Ji Qiaoying, Huang Bifei, Wang Maofeng, Ren Zhaoxiang, Zhang Sha, Zhang Yongjun, Sheng Lijian, Yu Yayao, Jiang Jinwen, Chen Debao, Ying Jun, Yu Jiong, Qiu Liuyi, Wan Rugen, Li Weimin
Department of Respiratory, Affiliated Dongyang Hospital of Wenzhou Medical University, Dongyang, Zhejiang 322100, P.R. China.
Pathology Center, Affiliated Dongyang Hospital of Wenzhou Medical University, Dongyang, Zhejiang 322100, P.R. China.
Exp Ther Med. 2014 Apr;7(4):778-784. doi: 10.3892/etm.2014.1503. Epub 2014 Jan 27.
Clinical history and physical examination are helpful in indicating the potential causes of pleural effusions (PEs). However, the accurate diagnosis and establishment of the causes of PE is an ongoing challenge in daily clinical practice. The primary aim of this study was to distinguish between infectious PE and malignant PE (MPE) by measuring two major acute phase response biomarkers: prealbumin (PA) and C-reactive protein (CRP). The study was a prospective trial involving 151 patients who were diagnosed with infectious PE or MPE. Patients with infectious PE were divided into two subgroups: tuberculous PE (TBPE) and parapneumonic PE (PNPE). A further 58 patients with PEs that showed no evidence of MPE, TBPE or PNPE were classified as the chronic non-specific PE (NSPE) group. Demographic characteristics and pleural fluids of the subjects were collected consecutively. The discriminative properties of pleural fluid routine biochemistries, and PA and CRP were evaluated. PA, CRP and classical fluid parameters were also applied to classify patients with infectious PE and MPE. Receiver operating characteristics (ROC) analysis established the cutoffs of PA and CRP for discriminating between groups. Pleural fluid PA levels were significantly higher in the MPE group (n=47) than in the infectious PE group (n=104). Pleural fluid CRP levels were significantly higher in the infectious PE group than in the MPE group. Pleural fluid PA levels were identified to be moderately negatively correlated with CRP levels in the MPE group, with a statistically significant correlation coefficient of -0.352. The ROC curve showed that the sensitivity and specificity of PA for the diagnosis of MPE were 0.851 and 0.548, respectively, at the cutoff of 28.3 mg/l. The area under the curve (AUC) was 0.784 (95% CI, 0.707-0.861).

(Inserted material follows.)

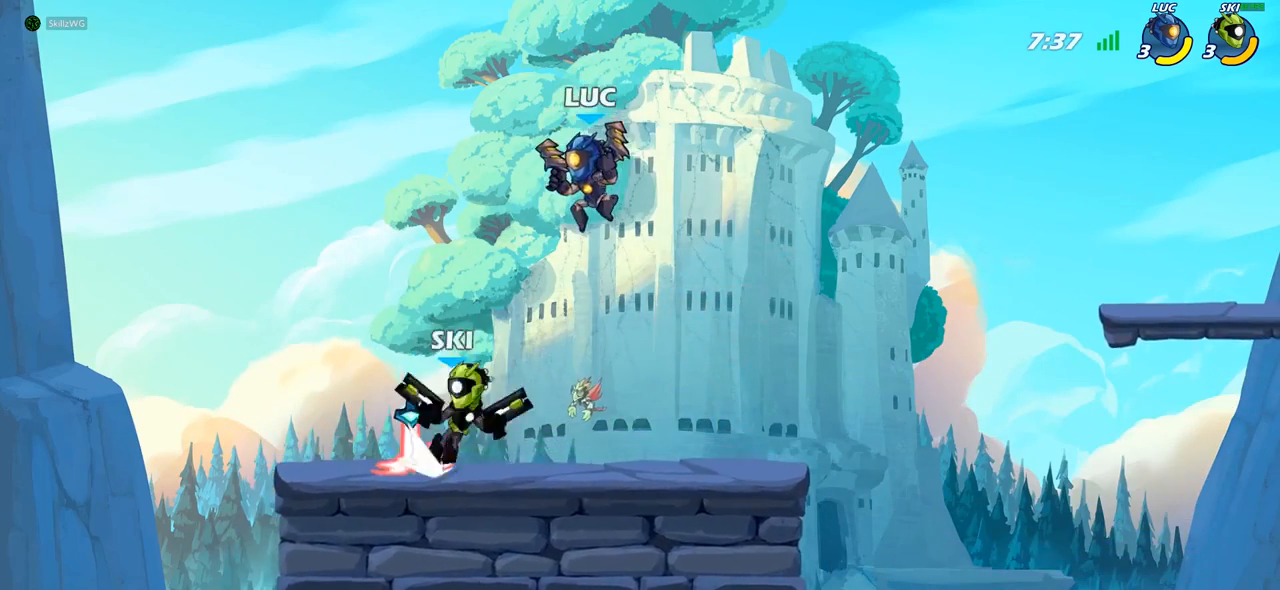
{"buttons": [], "left_stick": "right", "right_stick": "center", "events": [[50, "left_stick", "up-right"], [117, "CROSS", "down"], [200, "CROSS", "up"], [300, "left_stick", "right"]]}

Using CRP as a diagnostic parameter resulted in an comparable AUC of 0.810 (95% CI, 0.736-0.885), at the cutoff of 35.2 mg/l. Combinations of PA and CRP resulted in incrementally discriminating values for MPE, with a sensitivity of 0.617 and a specificity of 0.903. The measurement of PA and CRP levels in pleural fluid may be a useful adjunctive test in PE, as a potential differentiator between infectious PE and MPE.

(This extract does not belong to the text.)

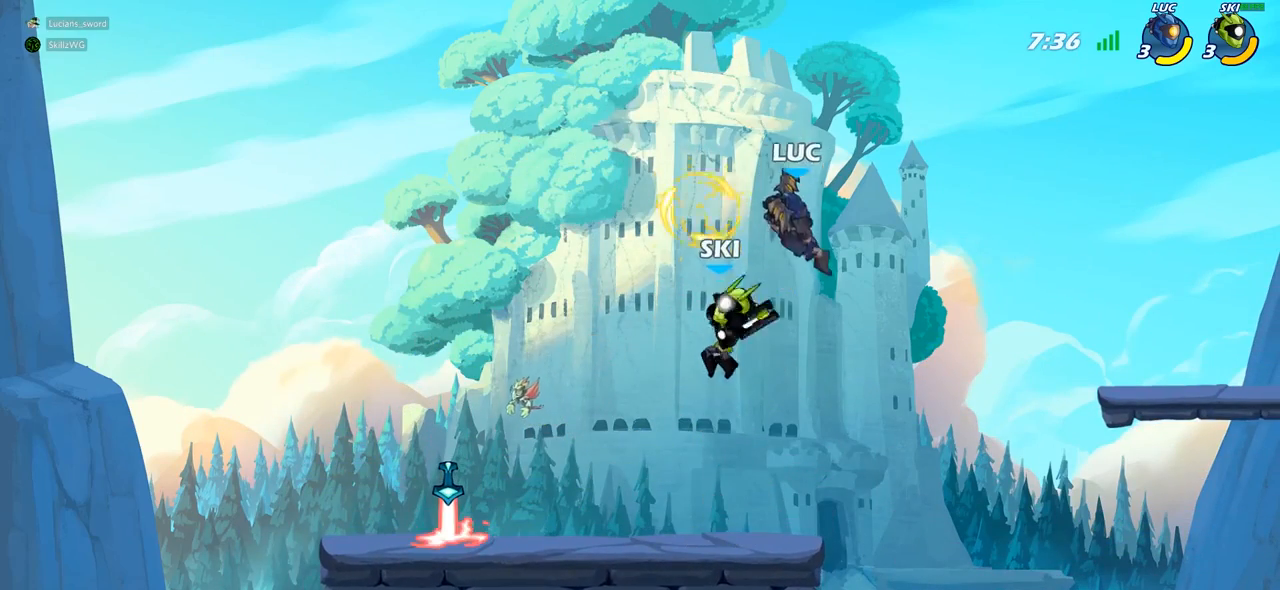
{"buttons": [], "left_stick": "left", "right_stick": "center", "events": [[117, "left_stick", "right"], [283, "left_stick", "up-left"], [350, "left_stick", "left"]]}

临床病史和体格检查有助于提示胸腔积液(PE)的潜在病因。然而,在日常临床实践中,准确诊断和明确PE的病因仍然是一项持续存在的挑战。本研究的主要目的是通过检测两种主要的急性期反应生物标志物:前白蛋白(PA)和C反应蛋白(CRP),来区分感染性PE和恶性PE(MPE)。该研究是一项前瞻性试验,纳入了151例被诊断为感染性PE或MPE的患者。感染性PE患者被分为两个亚组:结核性PE(TBPE)和类肺炎性PE(PNPE)。另外58例未显示MPE、TBPE或PNPE证据的PE患者被归类为慢性非特异性PE(NSPE)组。连续收集受试者的人口统计学特征和胸腔积液。评估胸腔积液常规生化指标以及PA和CRP的鉴别特性。PA、CRP和经典的积液参数也被用于对感染性PE和MPE患者进行分类。受试者工作特征(ROC)分析确定了用于区分各组的PA和CRP的临界值。MPE组(n = 47)的胸腔积液PA水平显著高于感染性PE组(n = 104)。感染性PE组的胸腔积液CRP水平显著高于MPE组。在MPE组中,胸腔积液PA水平与CRP水平呈中度负相关,相关系数为 -0.352,具有统计学意义。ROC曲线显示,在临界值为28.3 mg/l时,PA诊断MPE的敏感性和特异性分别为0.851和0.548。曲线下面积(AUC)为0.784(95% CI,0.707 - 0.861)。以CRP作为诊断参数,在临界值为35.2 mg/l时,AUC为0.810(95% CI,0.736 - 0.885),二者相当。PA和CRP联合使用对MPE的鉴别价值增加,敏感性为0.617,特异性为0.903。检测胸腔积液中PA和CRP水平可能是PE中一种有用的辅助检查,可作为感染性PE和MPE的潜在鉴别方法。